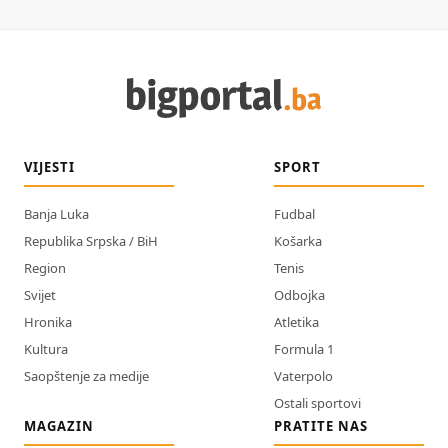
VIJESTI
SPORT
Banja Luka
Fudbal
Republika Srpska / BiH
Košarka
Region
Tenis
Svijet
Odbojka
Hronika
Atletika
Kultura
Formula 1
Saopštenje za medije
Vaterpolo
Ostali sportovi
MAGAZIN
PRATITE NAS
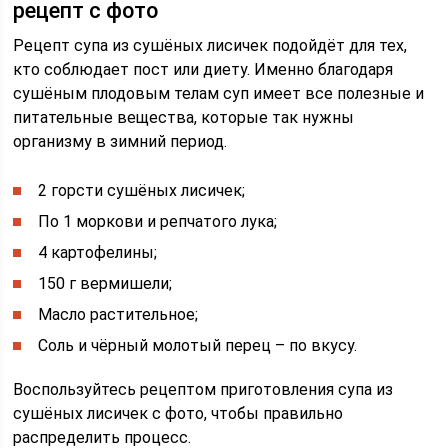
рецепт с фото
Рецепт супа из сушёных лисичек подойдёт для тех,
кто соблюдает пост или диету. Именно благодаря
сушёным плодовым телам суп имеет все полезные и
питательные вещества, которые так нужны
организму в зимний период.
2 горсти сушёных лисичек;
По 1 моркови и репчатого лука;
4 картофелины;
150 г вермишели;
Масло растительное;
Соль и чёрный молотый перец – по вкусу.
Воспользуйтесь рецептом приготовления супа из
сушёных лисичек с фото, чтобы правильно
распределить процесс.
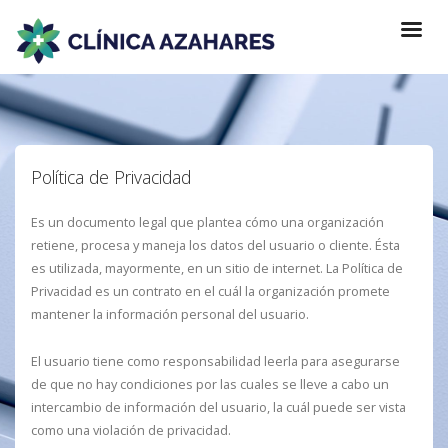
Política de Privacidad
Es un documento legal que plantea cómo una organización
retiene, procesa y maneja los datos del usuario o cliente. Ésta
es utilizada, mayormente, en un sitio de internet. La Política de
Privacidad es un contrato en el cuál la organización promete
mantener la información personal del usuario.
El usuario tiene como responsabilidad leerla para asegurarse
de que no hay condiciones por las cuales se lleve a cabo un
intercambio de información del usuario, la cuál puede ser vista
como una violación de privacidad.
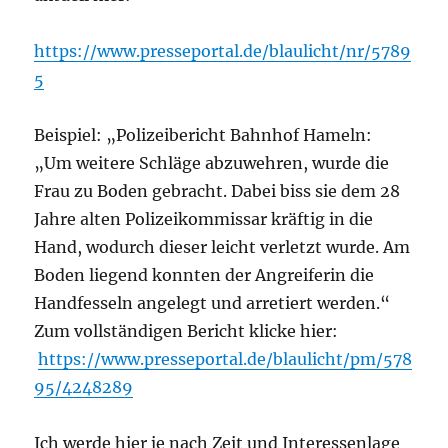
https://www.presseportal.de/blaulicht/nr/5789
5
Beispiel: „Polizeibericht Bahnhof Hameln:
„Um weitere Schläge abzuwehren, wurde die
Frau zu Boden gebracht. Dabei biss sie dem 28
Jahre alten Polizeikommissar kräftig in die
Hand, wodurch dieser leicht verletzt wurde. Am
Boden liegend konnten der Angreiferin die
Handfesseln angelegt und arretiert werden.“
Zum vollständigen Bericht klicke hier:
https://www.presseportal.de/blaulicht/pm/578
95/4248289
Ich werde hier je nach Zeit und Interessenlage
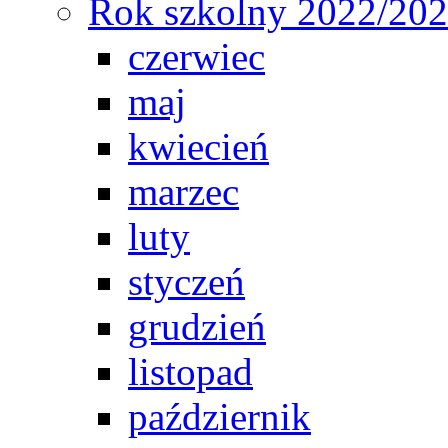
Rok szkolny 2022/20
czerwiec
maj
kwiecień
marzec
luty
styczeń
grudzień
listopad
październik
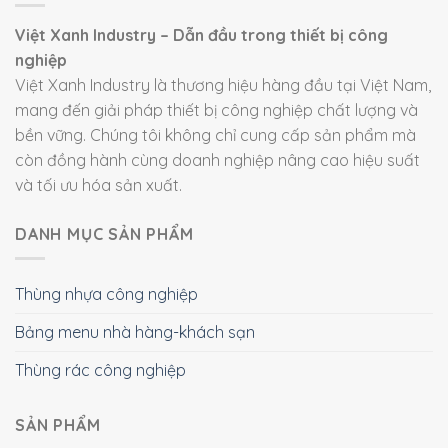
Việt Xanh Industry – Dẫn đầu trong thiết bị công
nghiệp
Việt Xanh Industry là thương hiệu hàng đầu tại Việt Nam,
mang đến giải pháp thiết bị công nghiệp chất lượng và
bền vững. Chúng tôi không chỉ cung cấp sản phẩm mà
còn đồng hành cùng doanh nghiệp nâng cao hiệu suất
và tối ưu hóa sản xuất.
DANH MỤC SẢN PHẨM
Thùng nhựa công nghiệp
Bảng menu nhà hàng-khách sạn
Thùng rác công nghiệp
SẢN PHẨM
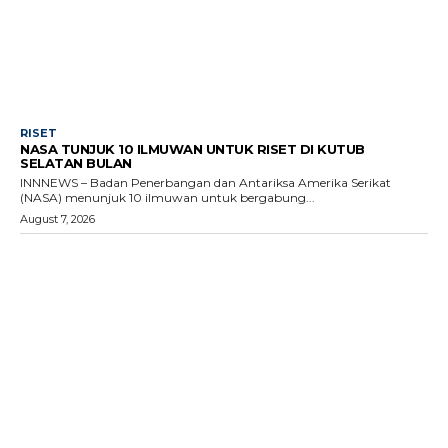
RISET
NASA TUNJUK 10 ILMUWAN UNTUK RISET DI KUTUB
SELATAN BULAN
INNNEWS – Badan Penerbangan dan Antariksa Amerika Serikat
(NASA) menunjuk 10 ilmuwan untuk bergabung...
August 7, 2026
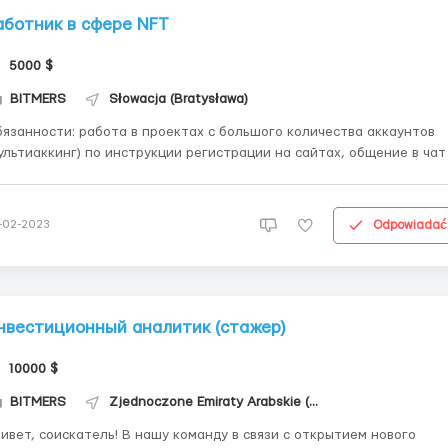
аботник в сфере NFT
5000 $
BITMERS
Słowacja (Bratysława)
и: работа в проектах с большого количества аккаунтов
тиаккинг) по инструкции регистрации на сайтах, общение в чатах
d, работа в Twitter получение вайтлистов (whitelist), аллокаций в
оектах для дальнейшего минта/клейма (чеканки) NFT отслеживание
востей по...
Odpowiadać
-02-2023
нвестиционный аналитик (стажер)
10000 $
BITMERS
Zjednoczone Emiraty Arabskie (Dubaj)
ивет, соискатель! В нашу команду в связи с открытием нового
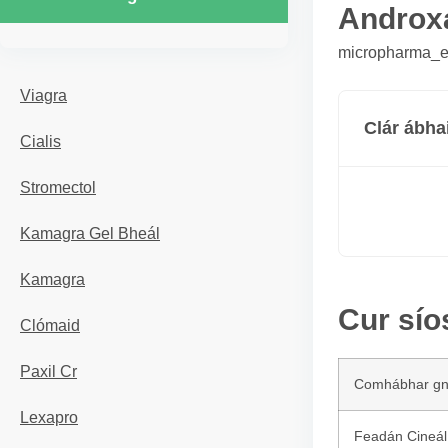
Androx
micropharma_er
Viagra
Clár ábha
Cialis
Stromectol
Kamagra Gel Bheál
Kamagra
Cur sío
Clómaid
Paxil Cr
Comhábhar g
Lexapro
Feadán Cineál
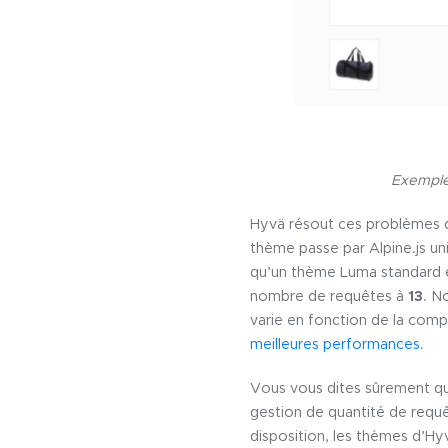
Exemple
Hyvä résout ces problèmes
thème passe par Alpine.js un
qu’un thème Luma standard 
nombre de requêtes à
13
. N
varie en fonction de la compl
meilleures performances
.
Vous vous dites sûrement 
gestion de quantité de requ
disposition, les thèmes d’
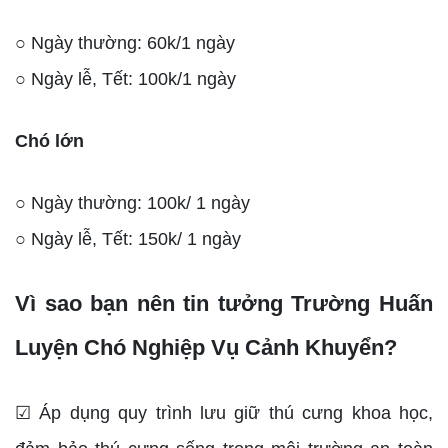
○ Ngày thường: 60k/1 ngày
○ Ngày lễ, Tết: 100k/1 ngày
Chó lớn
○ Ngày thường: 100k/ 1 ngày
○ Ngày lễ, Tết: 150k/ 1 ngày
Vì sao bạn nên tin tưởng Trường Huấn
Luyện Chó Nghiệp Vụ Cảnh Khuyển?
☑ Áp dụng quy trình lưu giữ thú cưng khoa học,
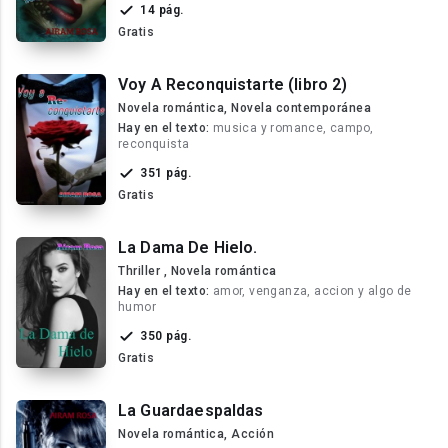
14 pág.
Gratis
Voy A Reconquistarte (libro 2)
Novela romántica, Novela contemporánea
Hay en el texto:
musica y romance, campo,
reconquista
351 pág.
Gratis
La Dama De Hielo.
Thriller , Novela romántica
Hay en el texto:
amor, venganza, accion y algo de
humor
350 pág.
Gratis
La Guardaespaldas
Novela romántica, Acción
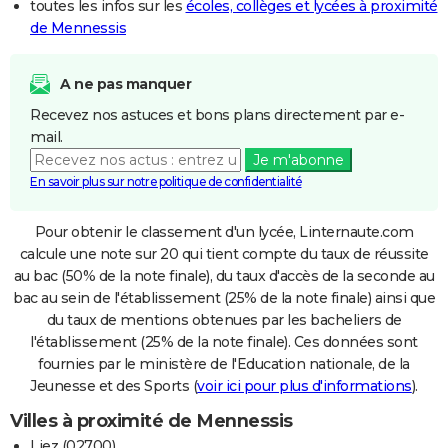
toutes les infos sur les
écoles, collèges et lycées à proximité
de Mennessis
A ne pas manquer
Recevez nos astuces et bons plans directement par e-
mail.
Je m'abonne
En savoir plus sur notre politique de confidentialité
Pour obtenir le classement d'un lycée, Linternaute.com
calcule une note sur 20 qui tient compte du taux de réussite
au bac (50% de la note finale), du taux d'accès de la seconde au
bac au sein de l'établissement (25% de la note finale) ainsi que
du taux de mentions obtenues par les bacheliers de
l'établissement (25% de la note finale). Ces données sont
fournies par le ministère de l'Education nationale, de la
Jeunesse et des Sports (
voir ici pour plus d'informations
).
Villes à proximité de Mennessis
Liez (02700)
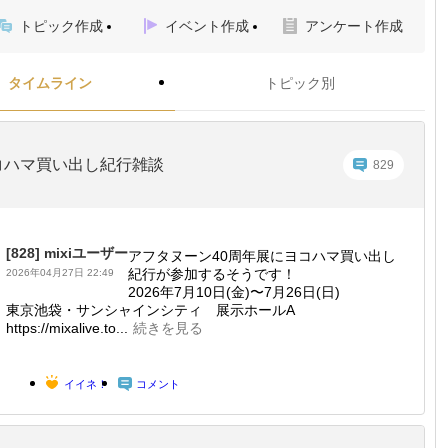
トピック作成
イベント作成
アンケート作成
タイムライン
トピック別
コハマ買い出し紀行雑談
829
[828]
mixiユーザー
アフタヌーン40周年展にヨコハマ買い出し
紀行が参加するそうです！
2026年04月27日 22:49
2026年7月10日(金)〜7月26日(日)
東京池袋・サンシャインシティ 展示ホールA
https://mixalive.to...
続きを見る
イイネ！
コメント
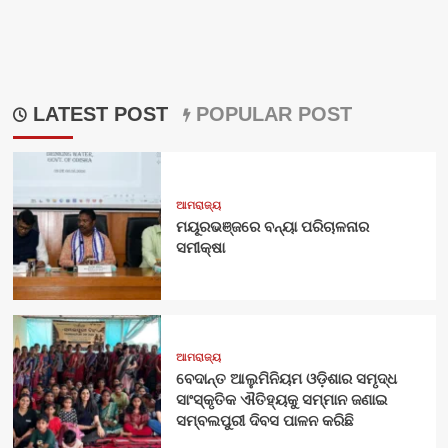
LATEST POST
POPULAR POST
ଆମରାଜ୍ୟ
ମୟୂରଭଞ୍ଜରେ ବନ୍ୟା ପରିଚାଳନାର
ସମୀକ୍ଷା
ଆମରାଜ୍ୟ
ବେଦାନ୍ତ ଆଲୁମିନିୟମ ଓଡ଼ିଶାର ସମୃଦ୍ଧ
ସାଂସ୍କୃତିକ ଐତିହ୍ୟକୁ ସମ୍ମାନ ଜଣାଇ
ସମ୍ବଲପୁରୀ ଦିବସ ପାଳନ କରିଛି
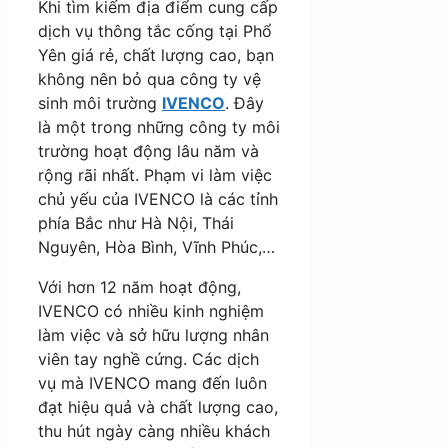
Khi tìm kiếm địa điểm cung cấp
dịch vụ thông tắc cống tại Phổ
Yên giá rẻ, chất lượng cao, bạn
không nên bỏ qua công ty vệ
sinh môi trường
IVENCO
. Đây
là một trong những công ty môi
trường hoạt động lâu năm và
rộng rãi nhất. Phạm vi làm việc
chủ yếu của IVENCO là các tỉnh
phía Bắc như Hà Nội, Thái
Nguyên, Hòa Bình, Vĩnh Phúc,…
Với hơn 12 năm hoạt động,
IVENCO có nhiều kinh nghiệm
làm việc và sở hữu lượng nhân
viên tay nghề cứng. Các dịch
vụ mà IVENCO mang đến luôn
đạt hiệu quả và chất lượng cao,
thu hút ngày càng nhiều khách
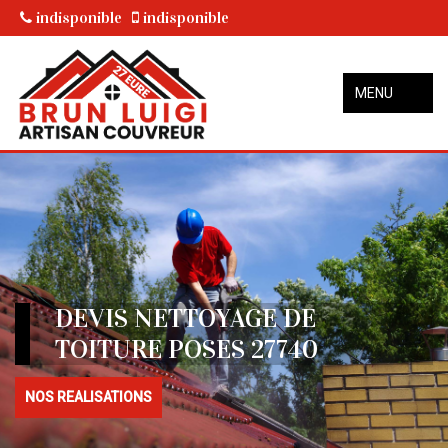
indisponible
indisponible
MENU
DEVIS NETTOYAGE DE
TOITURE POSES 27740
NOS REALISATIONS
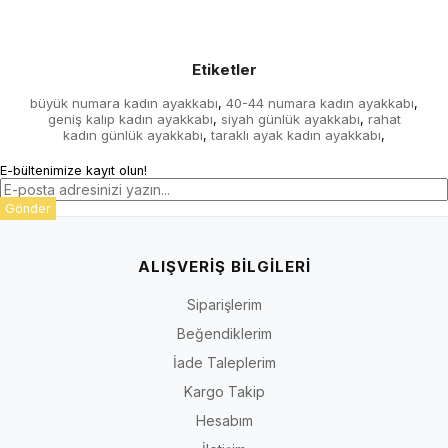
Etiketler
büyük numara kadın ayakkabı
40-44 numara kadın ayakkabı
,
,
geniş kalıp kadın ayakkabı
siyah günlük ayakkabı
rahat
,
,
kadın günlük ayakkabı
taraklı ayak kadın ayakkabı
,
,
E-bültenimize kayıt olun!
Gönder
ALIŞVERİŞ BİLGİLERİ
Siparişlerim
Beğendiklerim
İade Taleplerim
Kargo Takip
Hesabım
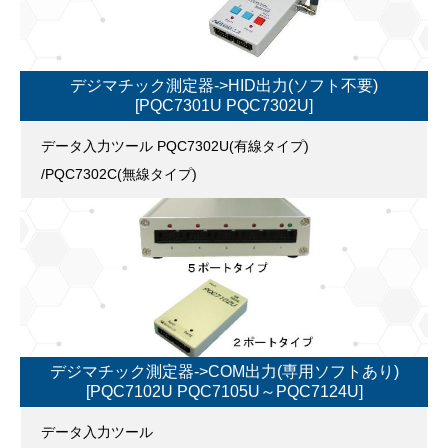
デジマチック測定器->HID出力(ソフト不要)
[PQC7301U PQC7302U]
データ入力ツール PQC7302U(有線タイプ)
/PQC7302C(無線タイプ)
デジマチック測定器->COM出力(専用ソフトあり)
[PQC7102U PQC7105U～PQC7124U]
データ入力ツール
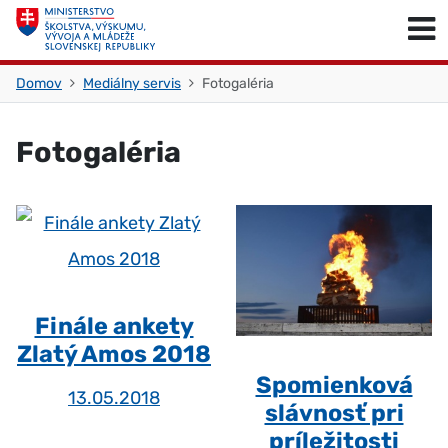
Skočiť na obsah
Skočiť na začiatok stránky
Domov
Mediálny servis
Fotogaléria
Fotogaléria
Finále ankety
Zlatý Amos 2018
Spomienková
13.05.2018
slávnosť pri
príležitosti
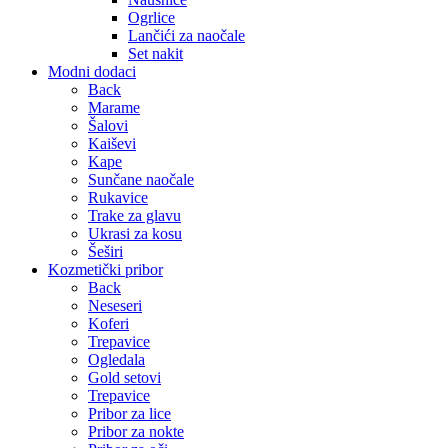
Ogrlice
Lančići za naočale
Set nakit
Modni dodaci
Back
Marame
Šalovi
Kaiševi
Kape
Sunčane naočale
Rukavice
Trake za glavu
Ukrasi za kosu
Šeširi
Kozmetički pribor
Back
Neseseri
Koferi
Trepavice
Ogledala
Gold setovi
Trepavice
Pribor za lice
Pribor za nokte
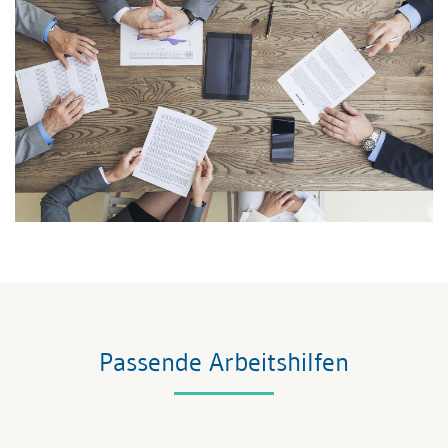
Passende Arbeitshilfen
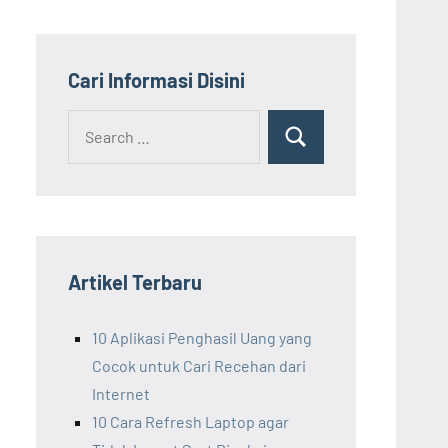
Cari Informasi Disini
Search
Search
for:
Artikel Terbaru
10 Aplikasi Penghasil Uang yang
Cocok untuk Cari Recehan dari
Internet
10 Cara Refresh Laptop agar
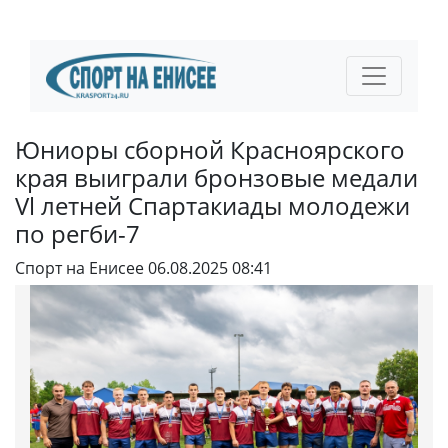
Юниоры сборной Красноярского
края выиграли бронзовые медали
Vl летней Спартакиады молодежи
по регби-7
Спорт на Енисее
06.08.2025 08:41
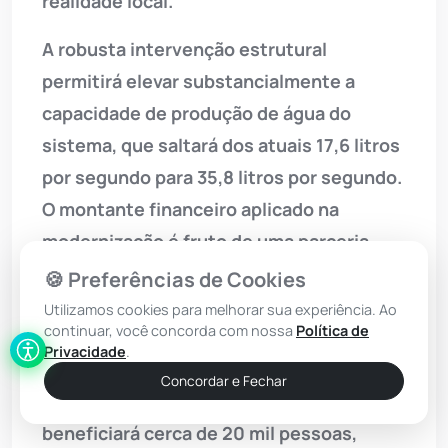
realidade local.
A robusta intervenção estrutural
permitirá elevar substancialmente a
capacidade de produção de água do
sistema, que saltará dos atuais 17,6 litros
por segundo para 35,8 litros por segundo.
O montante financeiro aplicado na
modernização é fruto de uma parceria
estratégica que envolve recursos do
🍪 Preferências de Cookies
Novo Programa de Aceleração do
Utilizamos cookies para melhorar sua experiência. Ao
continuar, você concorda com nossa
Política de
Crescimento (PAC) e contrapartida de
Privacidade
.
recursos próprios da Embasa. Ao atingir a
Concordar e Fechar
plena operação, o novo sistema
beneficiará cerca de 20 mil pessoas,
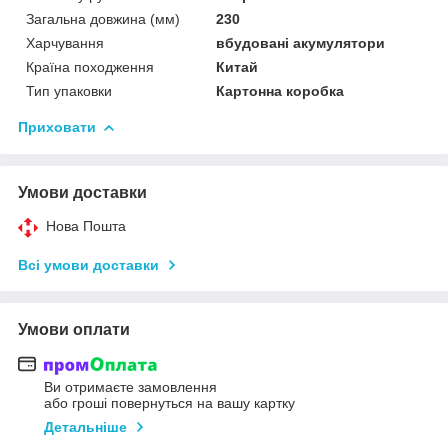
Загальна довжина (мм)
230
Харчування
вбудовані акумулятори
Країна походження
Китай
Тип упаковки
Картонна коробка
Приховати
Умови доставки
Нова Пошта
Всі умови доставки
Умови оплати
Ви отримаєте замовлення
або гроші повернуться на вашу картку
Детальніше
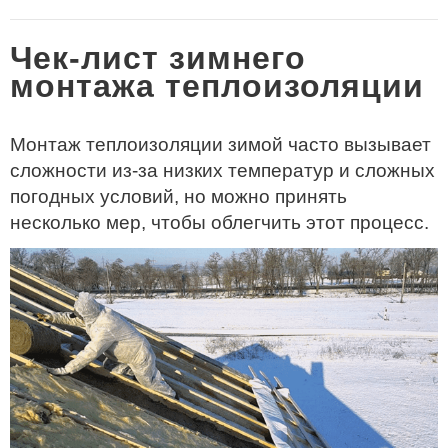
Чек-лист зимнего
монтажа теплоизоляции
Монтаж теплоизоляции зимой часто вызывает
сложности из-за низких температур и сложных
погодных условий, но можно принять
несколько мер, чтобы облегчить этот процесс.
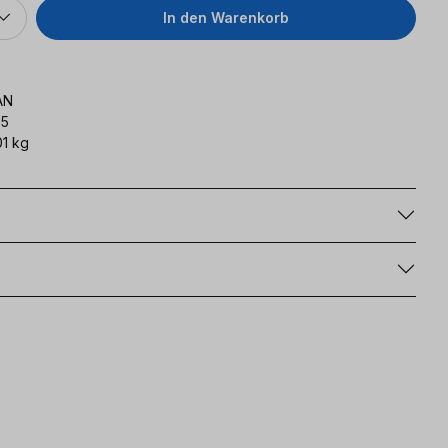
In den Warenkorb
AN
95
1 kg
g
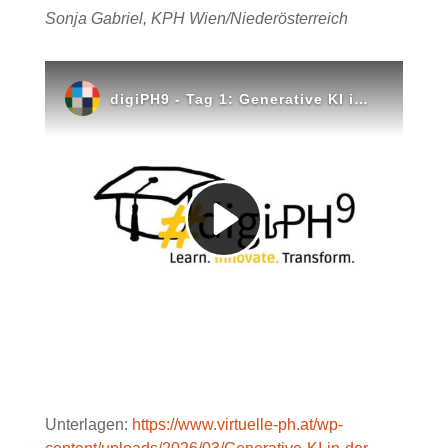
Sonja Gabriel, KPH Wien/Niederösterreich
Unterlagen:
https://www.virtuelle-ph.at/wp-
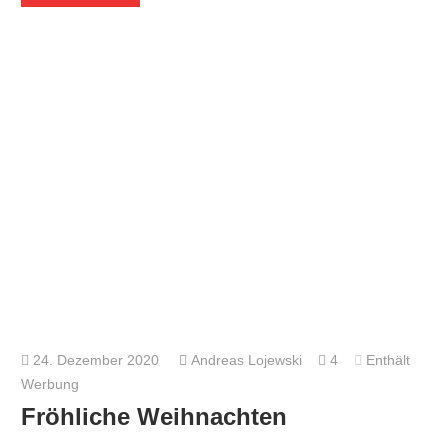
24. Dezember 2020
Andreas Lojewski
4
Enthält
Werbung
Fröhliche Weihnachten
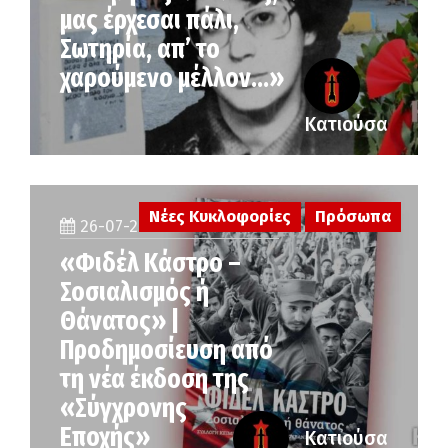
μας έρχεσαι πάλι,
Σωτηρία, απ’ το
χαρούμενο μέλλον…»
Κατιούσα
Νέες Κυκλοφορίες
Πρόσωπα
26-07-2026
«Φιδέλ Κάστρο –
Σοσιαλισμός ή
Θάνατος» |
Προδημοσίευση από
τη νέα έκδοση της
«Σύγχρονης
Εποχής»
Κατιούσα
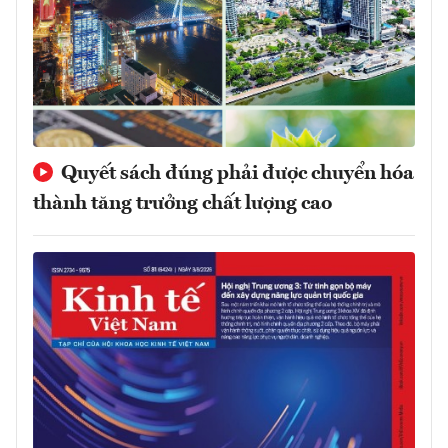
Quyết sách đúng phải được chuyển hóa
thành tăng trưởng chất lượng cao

◆ ◆ ◆

**Exercise details**
Print, exactly and with no pictures, the lines of the listing above starting at the one that has "Рецепт супа из" and ending at the one that has "Beispiel: „Polizeibericht Bahnhof", both included.

**Written answer**
Рецепт супа из сушёных лисичек подойдёт для тех,
кто соблюдает пост или диету. Именно благодаря
сушёным плодовым телам суп имеет все полезные и
питательные вещества, которые так нужны
организму в зимний период.
2 горсти сушёных лисичек;
По 1 моркови и репчатого лука;
4 картофелины;
150 г вермишели;
Масло растительное;
Соль и чёрный молотый перец – по вкусу.
Воспользуйтесь рецептом приготовления супа из
сушёных лисичек с фото, чтобы правильно
распределить процесс.
Política de Privacidad
Es un documento legal que plantea cómo una organización
retiene, procesa y maneja los datos del usuario o cliente. Ésta
es utilizada, mayormente, en un sitio de internet. La Política de
Privacidad es un contrato en el cuál la organización promete
mantener la información personal del usuario.
El usuario tiene como responsabilidad leerla para asegurarse
de que no hay condiciones por las cuales se lleve a cabo un
intercambio de información del usuario, la cuál puede ser vista
como una violación de privacidad.
https://www.presseportal.de/blaulicht/nr/5789
5
Beispiel: „Polizeibericht Bahnhof Hameln:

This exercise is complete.